“The novelist is one on whom nothing is lost.”
~Henry James
Crescendo began its life as a tale told to me one evening by a man in his sixties or seventies, a friend of a friend. Urbane, sophisticated, well-traveled, he had the distinguished last name of a wealthy California family. His childhood was luxurious, but as a young man he had had to make his own way in the world after being disinherited. His grandfather had founded the family fortune in shipping, but after he was widowed, he remarried a scheming, shrewd grasping woman very much younger than he, and certain to outlive him. The second Mrs. ______ alienated the Founder from his children, and the rest of the family, and made sure they were disinherited. The person telling me the story remembered tremendous family rows with people being thrown out on the street.
Clearly, all this was promising grist for a complex family tale.

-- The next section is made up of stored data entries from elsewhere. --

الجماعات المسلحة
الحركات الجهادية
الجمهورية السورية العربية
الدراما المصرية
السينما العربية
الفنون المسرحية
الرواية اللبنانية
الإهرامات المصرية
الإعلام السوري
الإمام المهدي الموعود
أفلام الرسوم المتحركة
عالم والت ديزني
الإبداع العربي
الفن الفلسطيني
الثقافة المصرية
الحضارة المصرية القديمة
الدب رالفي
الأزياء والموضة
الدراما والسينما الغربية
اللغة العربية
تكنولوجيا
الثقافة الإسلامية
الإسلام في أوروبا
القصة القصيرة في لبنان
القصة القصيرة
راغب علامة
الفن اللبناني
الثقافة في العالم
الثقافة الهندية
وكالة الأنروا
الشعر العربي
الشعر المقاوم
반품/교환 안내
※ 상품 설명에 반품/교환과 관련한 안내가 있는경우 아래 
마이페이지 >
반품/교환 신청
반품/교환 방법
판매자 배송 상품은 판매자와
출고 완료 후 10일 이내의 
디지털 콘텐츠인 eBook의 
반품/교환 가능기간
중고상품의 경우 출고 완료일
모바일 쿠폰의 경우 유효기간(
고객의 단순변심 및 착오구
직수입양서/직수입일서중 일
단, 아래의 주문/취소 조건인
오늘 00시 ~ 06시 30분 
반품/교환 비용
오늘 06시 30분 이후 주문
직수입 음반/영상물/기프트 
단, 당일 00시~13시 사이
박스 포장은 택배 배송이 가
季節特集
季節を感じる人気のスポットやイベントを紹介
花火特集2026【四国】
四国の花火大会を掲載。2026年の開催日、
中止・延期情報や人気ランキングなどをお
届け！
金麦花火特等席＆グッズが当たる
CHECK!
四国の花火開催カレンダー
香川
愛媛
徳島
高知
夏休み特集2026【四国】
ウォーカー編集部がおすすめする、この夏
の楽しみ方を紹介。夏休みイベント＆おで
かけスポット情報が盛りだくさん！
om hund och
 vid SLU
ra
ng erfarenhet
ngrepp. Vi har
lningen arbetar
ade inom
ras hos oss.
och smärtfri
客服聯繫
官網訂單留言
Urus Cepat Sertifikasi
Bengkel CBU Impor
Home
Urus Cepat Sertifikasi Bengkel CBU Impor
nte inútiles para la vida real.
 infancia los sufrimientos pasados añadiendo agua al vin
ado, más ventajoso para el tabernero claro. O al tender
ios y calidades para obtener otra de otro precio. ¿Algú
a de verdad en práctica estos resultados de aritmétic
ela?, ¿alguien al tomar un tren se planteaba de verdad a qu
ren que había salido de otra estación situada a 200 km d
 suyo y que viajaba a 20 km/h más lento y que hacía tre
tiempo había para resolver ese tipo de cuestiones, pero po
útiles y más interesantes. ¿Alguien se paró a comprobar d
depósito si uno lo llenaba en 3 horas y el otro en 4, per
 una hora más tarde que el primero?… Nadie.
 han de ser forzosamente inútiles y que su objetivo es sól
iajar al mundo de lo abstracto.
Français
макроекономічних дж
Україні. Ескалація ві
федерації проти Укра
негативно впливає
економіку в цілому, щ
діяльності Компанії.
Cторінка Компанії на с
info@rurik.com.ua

Crescendo originally had a different title tied to a place. But when time came to publish, the musical resonance fit perfectly. This was the first novel where I used music as a writing tool to help me create the central character, a classically trained pianist. As I worked on the book I played Beethoven’s Eleventh Piano Sonata, one of his lesser known piano works, over and over and over. Ambitiously, I set out to learn to play the Eleventh Sonata on the piano. This took longer than it took to write the novel.
Crescendo, like Beggars and Choosers, These Latter Days, Caveat and other fictions of mine, explores the power and peril of the past. My characters are always ambivalent about the past, haunted, many of them, often lonely, the more isolated since they live in California which recognizes few pasts and reveres none.